WASHINGTON (10/4/13)--At the conclusion of a 4-day trip to Washington, Dr. Joseph Wu, representative to the U.S. from Taiwan’s Democratic Progressive Party (DPP), today expressed his appreciation on behalf of the DPP for the strong affirmation of Taiwan’s role in the U.S. rebalancing to Asia articulated by U.S. Deputy Assistant Secretary of State Kin Moy the previous day.

In a public address at the Carnegie Endowment for International Peace on Thursday, Oct. 3, DAS Moy stated: “Maintaining and deepening our strong unofficial relations with Taiwan is an important part of U.S. engagement in Asia.” He went on to say that the U.S. “do[es] not just view Taiwan through the prism of cross-Strait relations. We also look to Taiwan as a partner with whom we work on transnational issues such as environmental protection, disaster relief, development assistance, and combating human trafficking,”

Wu characterized this as the strongest public affirmation that he has seen in recent years of the strength and importance of the U.S.-Taiwan relationship, emphasizing that this was consistent with the message from U.S. officials expressed in private meetings over the course of the week.

Accompanied by Liu Shih-chung, Director of DPP’s Department of International Affairs, and Dr. York Chen, convener of the party’s defense policy advisory committee, Wu outlined the DPP’s perspective on Taiwan’s national defense policy which the delegation had communicated to their American counterparts throughout their various interactions this week.

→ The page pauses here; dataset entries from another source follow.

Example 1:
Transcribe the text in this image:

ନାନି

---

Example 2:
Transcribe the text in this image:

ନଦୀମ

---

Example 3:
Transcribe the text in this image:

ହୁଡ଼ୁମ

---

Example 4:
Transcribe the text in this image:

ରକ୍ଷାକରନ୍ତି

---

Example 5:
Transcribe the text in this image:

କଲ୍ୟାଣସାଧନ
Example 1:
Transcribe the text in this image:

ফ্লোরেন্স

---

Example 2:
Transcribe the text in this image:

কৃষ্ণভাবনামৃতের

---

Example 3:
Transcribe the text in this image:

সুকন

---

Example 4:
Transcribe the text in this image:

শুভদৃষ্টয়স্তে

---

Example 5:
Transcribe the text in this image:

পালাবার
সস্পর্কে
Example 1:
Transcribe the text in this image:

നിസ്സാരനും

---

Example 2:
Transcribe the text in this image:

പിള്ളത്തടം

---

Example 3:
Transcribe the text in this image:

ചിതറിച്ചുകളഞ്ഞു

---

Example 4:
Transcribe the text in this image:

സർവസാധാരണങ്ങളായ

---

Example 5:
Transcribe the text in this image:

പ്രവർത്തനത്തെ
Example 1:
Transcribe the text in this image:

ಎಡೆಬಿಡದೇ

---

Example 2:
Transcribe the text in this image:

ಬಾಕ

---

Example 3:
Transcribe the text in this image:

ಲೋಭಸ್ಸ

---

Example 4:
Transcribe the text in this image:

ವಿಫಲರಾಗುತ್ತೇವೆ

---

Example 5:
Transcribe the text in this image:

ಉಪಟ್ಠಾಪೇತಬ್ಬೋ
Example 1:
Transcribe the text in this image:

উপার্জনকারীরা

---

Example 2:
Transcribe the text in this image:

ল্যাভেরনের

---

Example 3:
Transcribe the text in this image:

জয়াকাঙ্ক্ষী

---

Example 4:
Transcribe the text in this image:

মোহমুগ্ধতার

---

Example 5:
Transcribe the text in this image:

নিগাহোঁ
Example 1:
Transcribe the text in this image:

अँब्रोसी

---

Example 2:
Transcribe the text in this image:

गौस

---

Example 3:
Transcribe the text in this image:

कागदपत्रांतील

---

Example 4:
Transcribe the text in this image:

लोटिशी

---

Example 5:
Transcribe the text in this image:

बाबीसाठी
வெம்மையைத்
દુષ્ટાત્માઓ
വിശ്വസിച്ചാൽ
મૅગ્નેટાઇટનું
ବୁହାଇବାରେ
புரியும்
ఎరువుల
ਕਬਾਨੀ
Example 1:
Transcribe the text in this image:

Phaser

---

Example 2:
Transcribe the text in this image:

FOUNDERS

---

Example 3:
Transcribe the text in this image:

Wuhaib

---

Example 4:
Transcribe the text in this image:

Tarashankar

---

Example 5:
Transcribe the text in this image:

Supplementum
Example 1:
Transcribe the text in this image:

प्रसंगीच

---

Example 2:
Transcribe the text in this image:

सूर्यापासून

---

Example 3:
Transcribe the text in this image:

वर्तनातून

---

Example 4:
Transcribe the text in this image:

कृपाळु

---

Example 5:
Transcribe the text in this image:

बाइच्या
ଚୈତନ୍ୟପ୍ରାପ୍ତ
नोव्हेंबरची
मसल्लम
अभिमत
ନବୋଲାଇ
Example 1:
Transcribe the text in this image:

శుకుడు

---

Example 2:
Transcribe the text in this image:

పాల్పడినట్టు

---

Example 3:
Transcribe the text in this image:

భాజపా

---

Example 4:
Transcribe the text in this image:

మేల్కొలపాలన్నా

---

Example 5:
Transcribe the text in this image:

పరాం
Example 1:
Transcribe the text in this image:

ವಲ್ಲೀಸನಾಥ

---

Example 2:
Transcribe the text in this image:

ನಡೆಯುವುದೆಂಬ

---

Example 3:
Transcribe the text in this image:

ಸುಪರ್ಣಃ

These included the party’s concerns about chronically low levels of defense spending, insufficient investment in the research and development of defense technology, and the troubled transition from conscription to an all-volunteer force, the implementation of which has now been postponed by the Ma administration.

Said Dr. Chen: “We do not buy the argument that a robust investment in defense is not possible during times of economic constraint. We are committed to finding solutions to make sure that the twin goals of economic development and national security can be met in a mutually-sustaining way.”

The delegation arrived in the U.S. on Sunday, Sept. 29, to attend the annual U.S.-Taiwan Defense Industry Conference held in Annapolis, MD.

Addressing questions from reporters about the ongoing political drama currently unfolding in Taiwan, Dr. Wu stated:

“We are very concerned that rule of law, separation of powers, and due process, which are basic cornerstones of any operational democracy, have all been severely undermined in recent days. What the DPP would like is for the current crisis to be resolved via established constitutional mechanisms, so that the principle of constitutionalism can be restored to Taiwan’s politics.”